Google released Gemma 4 12B today. I’m a huge fan of the Gemma model family, they have improved with each iteration and consistently perform on par with larger models. It didn’t run at first because it needs more VRAM that my laptop has, but there’s a workaround. Here’s a short instruction for how to run it with Ollama in Ubuntu:

1. Download the model. I prefer Q5_K_M quantisation downloaded from the Unsloth Hugging Face repository since the official Google repo lacks direct GGUF support. People say that 5-bit (Q5) is the “value for money”^{[missing citation]} sweet spot, specifically when paired with the K_M precision strategy, which keeps critical layers like attention heads at a higher precision while compressing less sensitive tensors to minimise file size.

2. Create a model file:

			
# 1. Point to your local GGUF file
FROM ./gemma-4-12b-it-Q5_K_M.gguf
# 2. Set runtime parameters (Recommended for Gemma 4)
PARAMETER temperature 1.0
PARAMETER num_ctx 8192
PARAMETER num_gpu 30
# 3. Optional
#SYSTEM """You are a highly capable AI assistant. Answer concisely and accurately."""

		

Without the num_gpu parameter, the model won’t load. At roughly 8.4 GB, my initial attempt to load the model crashed immediately with a fatal 500 Internal Server Error (cudaMalloc/ROCm0 out of memory) because Ollama allocated every single layer to VRAM. You might have to experiment with different num_gpu values.

3. Create the model with:
ollama create gemma4:12b-it-Q5_K_M -f gemma4-12b-it-Q5_K_M.modelfile

Closing notes

I think that there isn’t a perfect value for num_gpu. The largest value that won’t crash makes the model load more slowly.
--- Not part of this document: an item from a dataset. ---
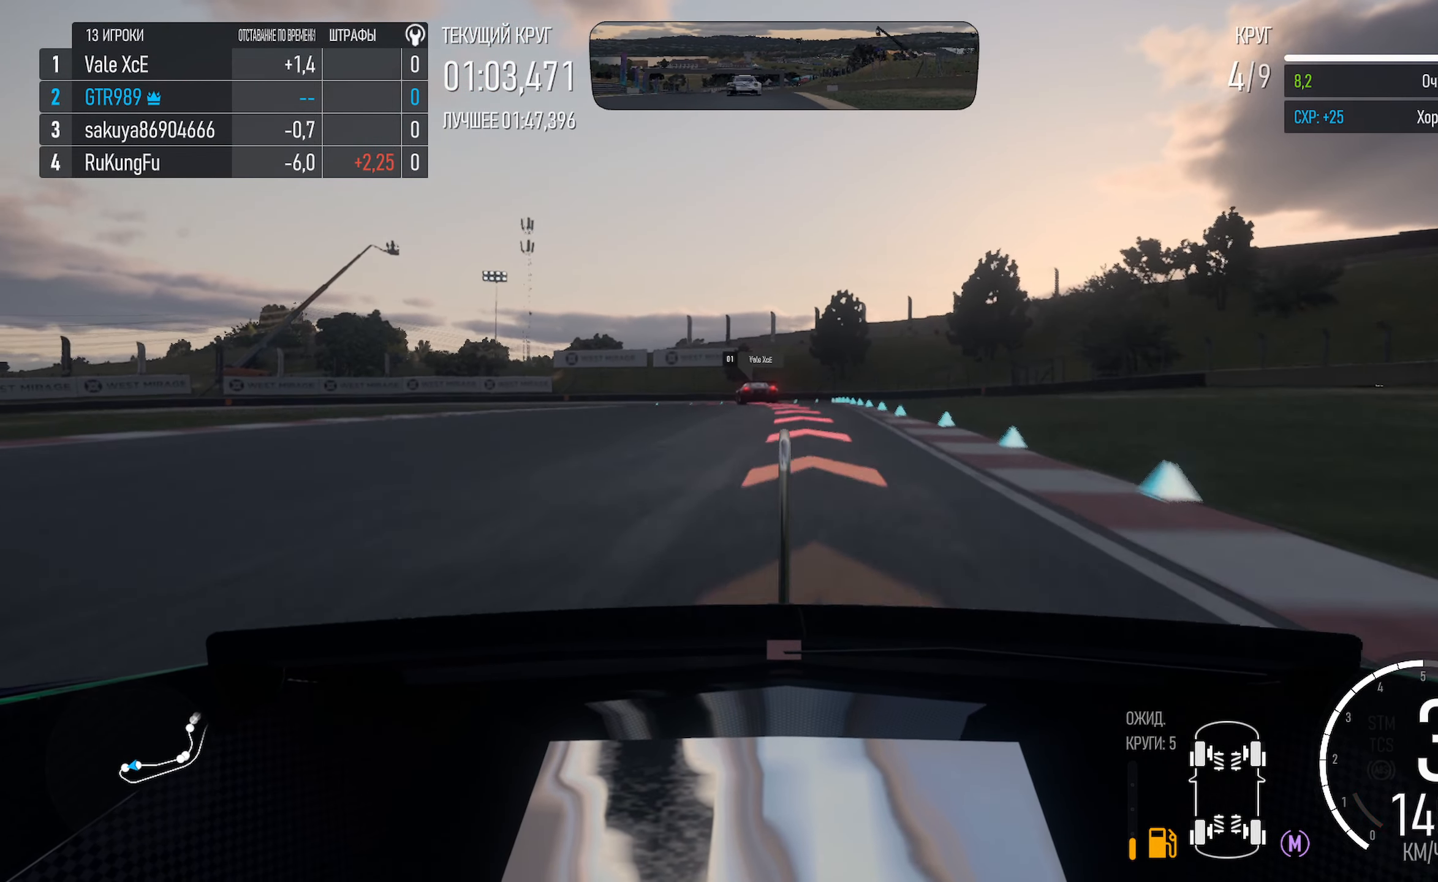
{"buttons": ["X"], "left_stick": "center", "right_stick": "center", "events": [[134, "X", "down"], [317, "L2", "down"], [434, "left_stick", "center"], [450, "L2", "up"]]}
I assume that there’s a bottleneck in transfering data to VRAM. I also noticed that larger values reduce the number of CPU cores used, which had a measurable impact on a simple benchmark I ran. Believe it or not, althouth the highest value for num_gpu which didn’t crash the model was 40 (ok, I didn’t test every single value from 0 to 41), the benchmark ran fastest with a value of 10.